WORK TO BE COMPLETED
In how many lines of the records does the word "Akzeptieren" appear? Reply with the number and nothing else.

Collection entries:
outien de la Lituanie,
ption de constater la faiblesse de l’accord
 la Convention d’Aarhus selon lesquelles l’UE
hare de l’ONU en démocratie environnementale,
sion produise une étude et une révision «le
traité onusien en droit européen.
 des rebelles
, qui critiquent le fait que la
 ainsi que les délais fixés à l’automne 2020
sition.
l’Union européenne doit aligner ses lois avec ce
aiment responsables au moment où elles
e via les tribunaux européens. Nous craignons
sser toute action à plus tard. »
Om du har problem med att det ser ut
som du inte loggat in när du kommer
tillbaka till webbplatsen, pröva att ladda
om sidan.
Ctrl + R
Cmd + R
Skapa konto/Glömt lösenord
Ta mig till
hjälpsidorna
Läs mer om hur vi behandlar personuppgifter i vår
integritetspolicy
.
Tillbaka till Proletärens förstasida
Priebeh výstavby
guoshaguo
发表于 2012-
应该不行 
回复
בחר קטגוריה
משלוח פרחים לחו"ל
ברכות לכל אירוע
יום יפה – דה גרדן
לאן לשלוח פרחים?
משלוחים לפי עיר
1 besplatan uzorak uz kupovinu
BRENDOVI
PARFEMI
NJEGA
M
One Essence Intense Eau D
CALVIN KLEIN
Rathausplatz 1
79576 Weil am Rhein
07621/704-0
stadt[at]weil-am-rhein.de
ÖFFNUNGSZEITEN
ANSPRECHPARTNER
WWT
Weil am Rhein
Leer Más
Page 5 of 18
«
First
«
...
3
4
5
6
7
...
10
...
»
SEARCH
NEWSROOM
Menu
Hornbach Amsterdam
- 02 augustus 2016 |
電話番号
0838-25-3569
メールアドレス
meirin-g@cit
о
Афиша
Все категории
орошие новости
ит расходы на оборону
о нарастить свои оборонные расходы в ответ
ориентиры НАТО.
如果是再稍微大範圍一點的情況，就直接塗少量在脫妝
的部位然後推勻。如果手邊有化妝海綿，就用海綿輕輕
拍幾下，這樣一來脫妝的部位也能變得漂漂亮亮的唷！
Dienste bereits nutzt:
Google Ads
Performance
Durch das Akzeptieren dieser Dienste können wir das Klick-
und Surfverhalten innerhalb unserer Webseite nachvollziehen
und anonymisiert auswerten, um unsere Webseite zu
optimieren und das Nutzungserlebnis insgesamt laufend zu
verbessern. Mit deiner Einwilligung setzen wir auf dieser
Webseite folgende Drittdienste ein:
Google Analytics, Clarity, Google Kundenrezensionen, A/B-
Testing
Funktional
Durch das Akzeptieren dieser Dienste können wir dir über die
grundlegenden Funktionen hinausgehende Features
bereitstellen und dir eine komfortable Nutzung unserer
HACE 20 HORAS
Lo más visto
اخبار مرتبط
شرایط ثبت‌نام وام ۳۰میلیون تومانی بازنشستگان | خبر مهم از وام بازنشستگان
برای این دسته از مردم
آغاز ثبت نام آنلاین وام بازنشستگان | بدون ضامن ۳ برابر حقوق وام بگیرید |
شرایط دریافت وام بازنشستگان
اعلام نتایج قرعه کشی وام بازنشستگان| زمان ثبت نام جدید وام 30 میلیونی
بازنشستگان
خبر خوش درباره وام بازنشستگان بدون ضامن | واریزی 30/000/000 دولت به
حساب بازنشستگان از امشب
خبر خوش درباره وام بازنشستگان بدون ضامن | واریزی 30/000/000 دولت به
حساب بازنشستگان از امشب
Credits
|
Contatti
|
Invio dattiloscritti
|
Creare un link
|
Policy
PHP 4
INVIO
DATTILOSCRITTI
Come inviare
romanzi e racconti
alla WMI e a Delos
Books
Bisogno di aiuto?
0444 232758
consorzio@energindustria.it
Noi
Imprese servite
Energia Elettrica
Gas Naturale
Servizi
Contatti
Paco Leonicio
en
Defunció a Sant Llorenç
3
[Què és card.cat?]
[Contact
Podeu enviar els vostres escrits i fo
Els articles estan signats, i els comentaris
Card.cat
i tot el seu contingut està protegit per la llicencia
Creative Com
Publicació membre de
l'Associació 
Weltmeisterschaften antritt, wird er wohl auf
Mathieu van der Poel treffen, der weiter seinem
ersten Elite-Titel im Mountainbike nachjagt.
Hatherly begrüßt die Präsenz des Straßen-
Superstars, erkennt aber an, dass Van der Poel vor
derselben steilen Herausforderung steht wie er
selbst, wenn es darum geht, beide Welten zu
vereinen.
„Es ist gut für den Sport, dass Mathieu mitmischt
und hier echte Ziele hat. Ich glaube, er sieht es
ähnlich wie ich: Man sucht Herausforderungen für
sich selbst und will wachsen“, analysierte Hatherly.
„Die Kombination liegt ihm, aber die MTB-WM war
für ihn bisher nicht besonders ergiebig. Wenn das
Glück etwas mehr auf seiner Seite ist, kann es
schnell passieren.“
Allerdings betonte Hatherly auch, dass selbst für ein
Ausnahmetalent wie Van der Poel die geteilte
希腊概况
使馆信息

ANSWER SPACE
2